Все во дворе Бажже было до мельчайших подробностей знакомо Гуйману. Поэтому для него вывести лошадь из конюшни соседа было очень легко. Но, когда он вынимал деревянный засов, просунутый между двумя продолбленными насквозь столбами и служивший преградой для входа в конюшню, он вдруг почувствовал, что краснеет.
В голове его молнией пронеслось воспоминание о том, как он прошлой осенью помогал хромому Бажже строить эту маленькую плетневую конюшню, как они вместе укрепляли в земле эти ясеневые столбы у входа и как он сам собственноручно отесал вот этот самый легкий липовый засов.
Руки его опустились. Он готов был бежать, но в этот момент Сабан толкнул его в спину, и они оба вошли в конюшню.
Гуйман не подошел к лошади, а с опущенными руками, смущенный и растерянный, стоял около выхода. Через минуту он услыхал шуршание соломы под ногами лошади и понял, что Сабан уже выводит ее.
–Подгоняй сзади, – шепнул ему Сабан, столкнувшись с ним у двери.
Гуйман посторонился и, пропустив мимо себя Сабана и лошадь, медленно вышел за ними.
– Скорей, скорей, – торопил его Сабан, когда о дошли до своих коней.
Но Гуйман вдруг почувствовал такую слабость, что не мог поднять ногу до стремени.
– Слушай, – шепнул он Сабану, – не лучше ли бросить это дело?
– Ах, ты!.. Да ты корова, а не человек! – накинулся на него Сабан. – Не нуждаюсь в тебе. И без тебя обойдусь. Только хотелось тебя, дурака, с людьми свести… А вздумал жениться. Да еще на какой девушке! Легко, думаешь, заслужить любовь? Нет, брат! Мужчина должен быть волком… Тогда его и любят. А ты… Ишь, раскис.
– Ну, ладно, ладно, едем! – проворчал Гуйман и взобрался на коня.
Выехав за околицу, они понеслись крупной рысью по дороге в соседний аул.
Сабан вел в поводу украденную лошадь, а Гуйман ехал рядом с ним, стараясь не отставать от него.

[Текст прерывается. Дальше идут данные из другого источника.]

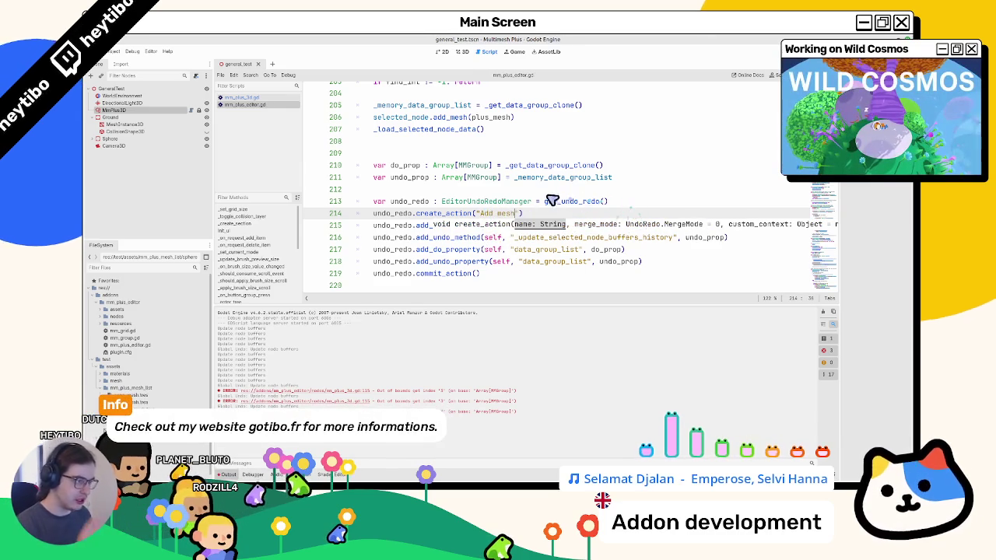
pyautogui.moveTo(470, 178); pyautogui.dragTo(418, 284)
pyautogui.scroll(3, 468, 249)
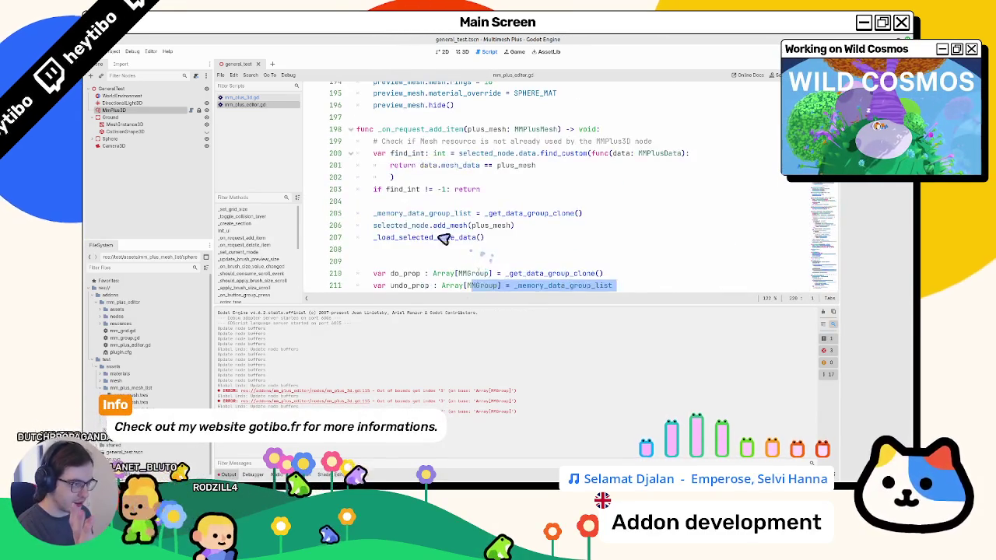
pyautogui.click(400, 261)
# Remove the extra blank line before var do_prop and clear the Output log
pyautogui.press('BackSpace')
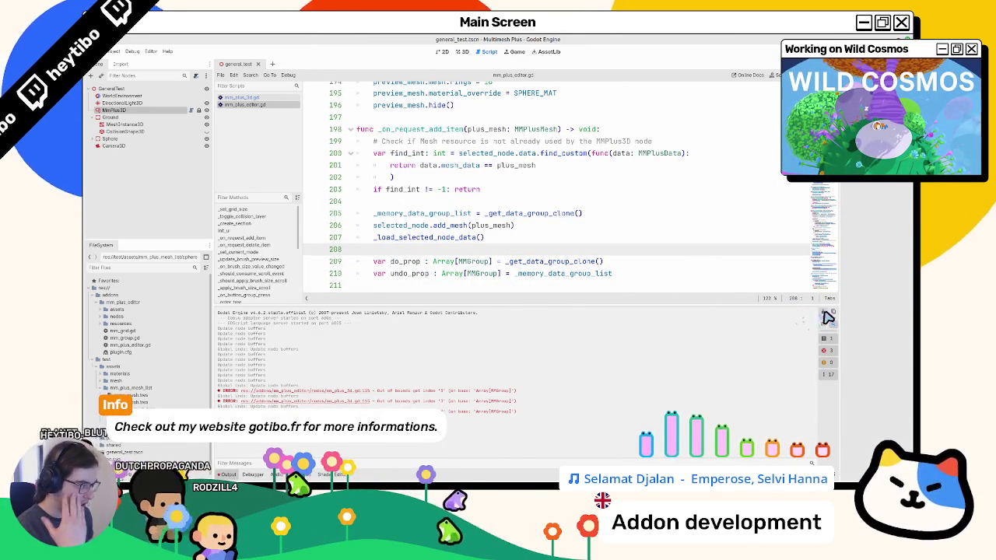
pyautogui.click(827, 317)
pyautogui.scroll(-1, 493, 222)
# Check the _get_data_group_clone definition, return to the undo/redo code, and save the script
pyautogui.tripleClick(438, 178)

Быстрое движение несколько успокоило Гуймана, и он молчал,
– Вот что, Гуйман, – заговорил Сабан, когда они порядочно отъехали от аула. – Уж коли тебе так жаль этого Бажже, то мы… черт с ним… вернем ему коня. Только не сейчас, а после. Ты ему обещай, что попросишь твоих приятелей поискать его коня. Потом мы с тобой поедем туда, куда сплавят коня, мне это будет известно, и вернем его.
– Уф, – облегченно вздохнул Гуйман, – слава богу!.. А то я совсем голову потерял.
– Мы приведем коня днем, – продолжал Сабан, – чтобы все видели. И тебе, и мне благодарность и почет. Понял?
– Спасибо тебе, Сабан. Как ты меня обрадовал! Ну, теперь я воскрес, черт возьми!.. И-их! – гикнул он и, шлепнув плетью своего коня, стрелой помчался вперед, потом остановился, поджидая Сабана.
– А хорошо… Мне понравилась эта ночная скачка,– сказал он, когда Сабан поравнялся с ним.
Сабан начал расхваливать удалую джигитскую жизнь.
Несколько раз они останавливались, прислушиваясь, не едет ли кто навстречу им. Раза два сворачивали далеко с дороги, чтобы запутать свои следы. Наконец приблизились к соседнему аулу и, отыскав в поле известную им, одиноко стоявшую большую развесистую яблоню, остановились около нее.
– Жди меня здесь, – сказал Сабан, передавая в руки Гуймана повод краденой лошади, и поехал в сторону аула.
Спустя некоторое время он вернулся оттуда вместе с двумя всадниками.
Одного из них Гуйман узнал по голосу. Это был известный конокрад Царай. Другой всадник говорил на каком-то непонятном для Гуймана языке.
– Это ты, Гуйман? – спросил его Царай, подъехав к нему вплотную. Вот не ожидал от тебя!.. Ты не боишься?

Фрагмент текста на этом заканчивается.